Mercoledì 01 Dicembre 2010

Università/ Proteste in tutta Italia, riforma Gelmini al Senato

Roma, 1 dic. (Apcom) - In un clima di scontri, occupazioni universitarie e proteste degli universitari di tutta Italia, la riforma col timbro del ministro Maria Stella Gelmini ieri è stata approvata alla Camera anche con i voti dei parlamentari di Gianfranco Fini. E ora passa al Senato; ma qui l'approvazione definitiva si prospetta complicata. Il Pd difatti rifiuta che il voto sia messo in calendario prima della fiducia sul governo Berlusconi che si voterà il 14 dicembre. Altrimenti, ha detto la capogruppo al Senato Anna Finocchiaro, salteranno tutti gli accordi per l'approvazione della manovra finanziaria prima della fiducia. La decisione al senato sarà presa giovedì dalla conferenza dei capigruppo convocata dal presidente del Senato, Renato Schifani. I finiani del Fli però hanno fatto sapere che difficilemnte avalleranno la corsa contro il tempo della maggioranza, se non ci sarà sul calendario un'intesa fra tutti i gruppi. In questo labirinto una cosa appare chiara: si preparano altri giorni di trattative frenetiche, perché se il voto sull'università slittasse a dopo il 14, e il governo in quella data non ottenesse la fiducia, la riforma Gelmini molto difficilmente vedrebbe la luce. E' quello che sperano gli studenti scesi in strada anche ieri e che continuano a mobilitarsi. La giornata, convulsa, è passata fra occupazioni di numerose stazioni ferroviarie e di atenei di tutta Italia; cortei e manifestazioni che hanno bloccato anche alcune autostrade. Proteste che non sono state fermate dalla pioggia battente su tutta la penisola e sono state criticate con veemenza dai partiti della maggioranza e dallo stesso presidente del Consiglio, secondo cui la riforma è "un colpo mortale a parentopoli". In questa atmosfera grigia e spettrale, in particolare è stato blindato il centro della capitale (la gestione a Roma è stata "eccellente" si è congratulato il ministro dell'Interno Maroni).
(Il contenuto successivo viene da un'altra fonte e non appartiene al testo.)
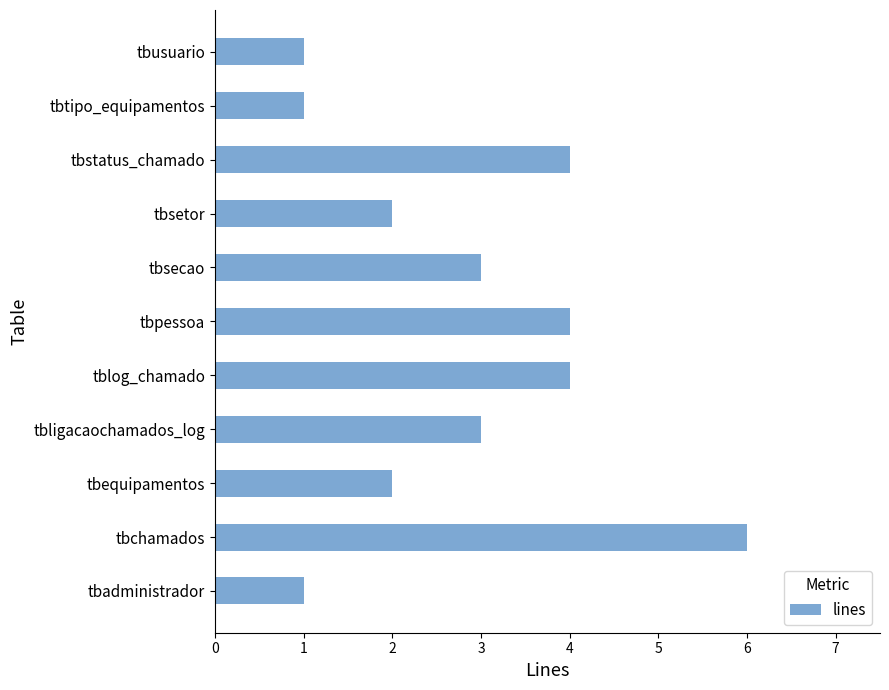

Approximately how many times larger is the value at tbadministrador compared to tbsetor?

0.5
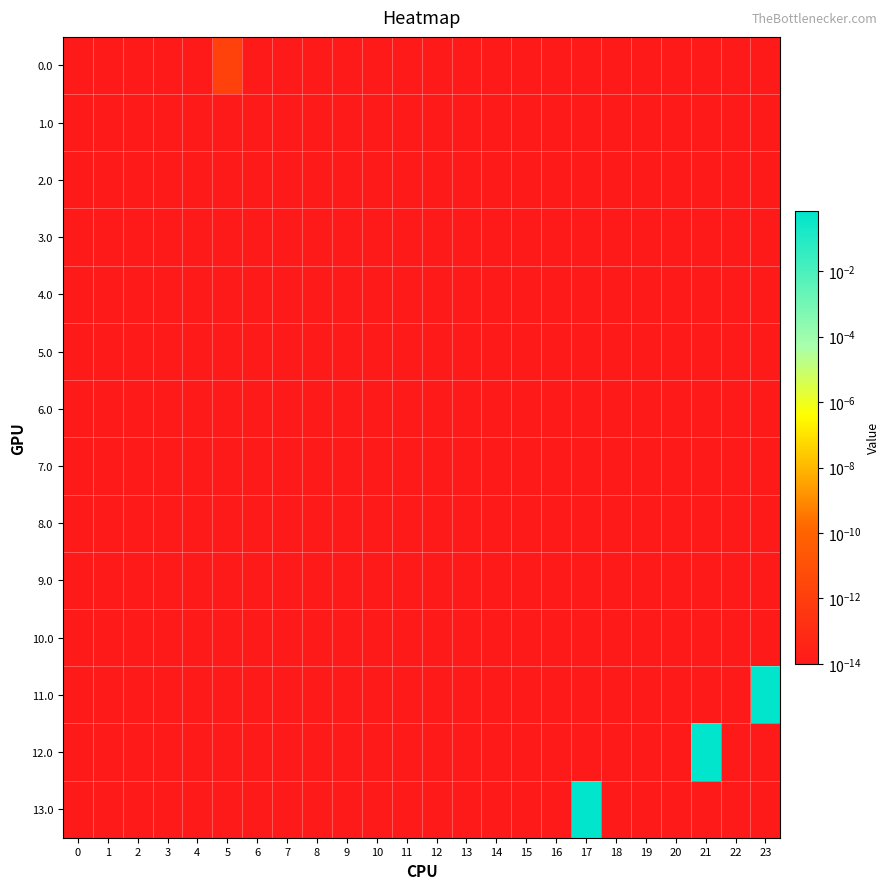

Reading left to right, list all the values displayed in this chart.

0.0: 0=0.0	1=0.0	2=0.0	3=0.0	4=0.0	5=0.0	6=0.0	7=0.0	8=0.0	9=0.0	10=0.0	11=0.0	12=0.0	13=0.0	14=0.0	15=0.0	16=0.0	17=0.0	18=0.0	19=0.0	20=0.0	21=0.0	22=0.0	23=0.0
1.0: 0=0.0	1=0.0	2=0.0	3=0.0	4=0.0	5=0.0	6=0.0	7=0.0	8=0.0	9=0.0	10=0.0	11=0.0	12=0.0	13=0.0	14=0.0	15=0.0	16=0.0	17=0.0	18=0.0	19=0.0	20=0.0	21=0.0	22=0.0	23=0.0
2.0: 0=0.0	1=0.0	2=0.0	3=0.0	4=0.0	5=0.0	6=0.0	7=0.0	8=0.0	9=0.0	10=0.0	11=0.0	12=0.0	13=0.0	14=0.0	15=0.0	16=0.0	17=0.0	18=0.0	19=0.0	20=0.0	21=0.0	22=0.0	23=0.0
3.0: 0=0.0	1=0.0	2=0.0	3=0.0	4=0.0	5=0.0	6=0.0	7=0.0	8=0.0	9=0.0	10=0.0	11=0.0	12=0.0	13=0.0	14=0.0	15=0.0	16=0.0	17=0.0	18=0.0	19=0.0	20=0.0	21=0.0	22=0.0	23=0.0
4.0: 0=0.0	1=0.0	2=0.0	3=0.0	4=0.0	5=0.0	6=0.0	7=0.0	8=0.0	9=0.0	10=0.0	11=0.0	12=0.0	13=0.0	14=0.0	15=0.0	16=0.0	17=0.0	18=0.0	19=0.0	20=0.0	21=0.0	22=0.0	23=0.0
5.0: 0=0.0	1=0.0	2=0.0	3=0.0	4=0.0	5=0.0	6=0.0	7=0.0	8=0.0	9=0.0	10=0.0	11=0.0	12=0.0	13=0.0	14=0.0	15=0.0	16=0.0	17=0.0	18=0.0	19=0.0	20=0.0	21=0.0	22=0.0	23=0.0
6.0: 0=0.0	1=0.0	2=0.0	3=0.0	4=0.0	5=0.0	6=0.0	7=0.0	8=0.0	9=0.0	10=0.0	11=0.0	12=0.0	13=0.0	14=0.0	15=0.0	16=0.0	17=0.0	18=0.0	19=0.0	20=0.0	21=0.0	22=0.0	23=0.0
7.0: 0=0.0	1=0.0	2=0.0	3=0.0	4=0.0	5=0.0	6=0.0	7=0.0	8=0.0	9=0.0	10=0.0	11=0.0	12=0.0	13=0.0	14=0.0	15=0.0	16=0.0	17=0.0	18=0.0	19=0.0	20=0.0	21=0.0	22=0.0	23=0.0
8.0: 0=0.0	1=0.0	2=0.0	3=0.0	4=0.0	5=0.0	6=0.0	7=0.0	8=0.0	9=0.0	10=0.0	11=0.0	12=0.0	13=0.0	14=0.0	15=0.0	16=0.0	17=0.0	18=0.0	19=0.0	20=0.0	21=0.0	22=0.0	23=0.0
9.0: 0=0.0	1=0.0	2=0.0	3=0.0	4=0.0	5=0.0	6=0.0	7=0.0	8=0.0	9=0.0	10=0.0	11=0.0	12=0.0	13=0.0	14=0.0	15=0.0	16=0.0	17=0.0	18=0.0	19=0.0	20=0.0	21=0.0	22=0.0	23=0.0
10.0: 0=0.0	1=0.0	2=0.0	3=0.0	4=0.0	5=0.0	6=0.0	7=0.0	8=0.0	9=0.0	10=0.0	11=0.0	12=0.0	13=0.0	14=0.0	15=0.0	16=0.0	17=0.0	18=0.0	19=0.0	20=0.0	21=0.0	22=0.0	23=0.0
11.0: 0=0.0	1=0.0	2=0.0	3=0.0	4=0.0	5=0.0	6=0.0	7=0.0	8=0.0	9=0.0	10=0.0	11=0.0	12=0.0	13=0.0	14=0.0	15=0.0	16=0.0	17=0.0	18=0.0	19=0.0	20=0.0	21=0.0	22=0.0	23=0.7
12.0: 0=0.0	1=0.0	2=0.0	3=0.0	4=0.0	5=0.0	6=0.0	7=0.0	8=0.0	9=0.0	10=0.0	11=0.0	12=0.0	13=0.0	14=0.0	15=0.0	16=0.0	17=0.0	18=0.0	19=0.0	20=0.0	21=0.7	22=0.0	23=0.0
13.0: 0=0.0	1=0.0	2=0.0	3=0.0	4=0.0	5=0.0	6=0.0	7=0.0	8=0.0	9=0.0	10=0.0	11=0.0	12=0.0	13=0.0	14=0.0	15=0.0	16=0.0	17=0.7	18=0.0	19=0.0	20=0.0	21=0.0	22=0.0	23=0.0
Le camionette di polizia e guardia di finanza hanno cinto con un vero cordone sanitario tutta la zona attorno a Montecitorio dove si discuteva la riforma, bloccando anche i pedoni. Oltre i blocchi sono scoppiati numerosi scontri fra tiri di petardi da una parte e lacrimogeni dall'altra, mentre le ripercussioni dei blocchi e i cortei hanno fatto impazzire il traffico della capitale.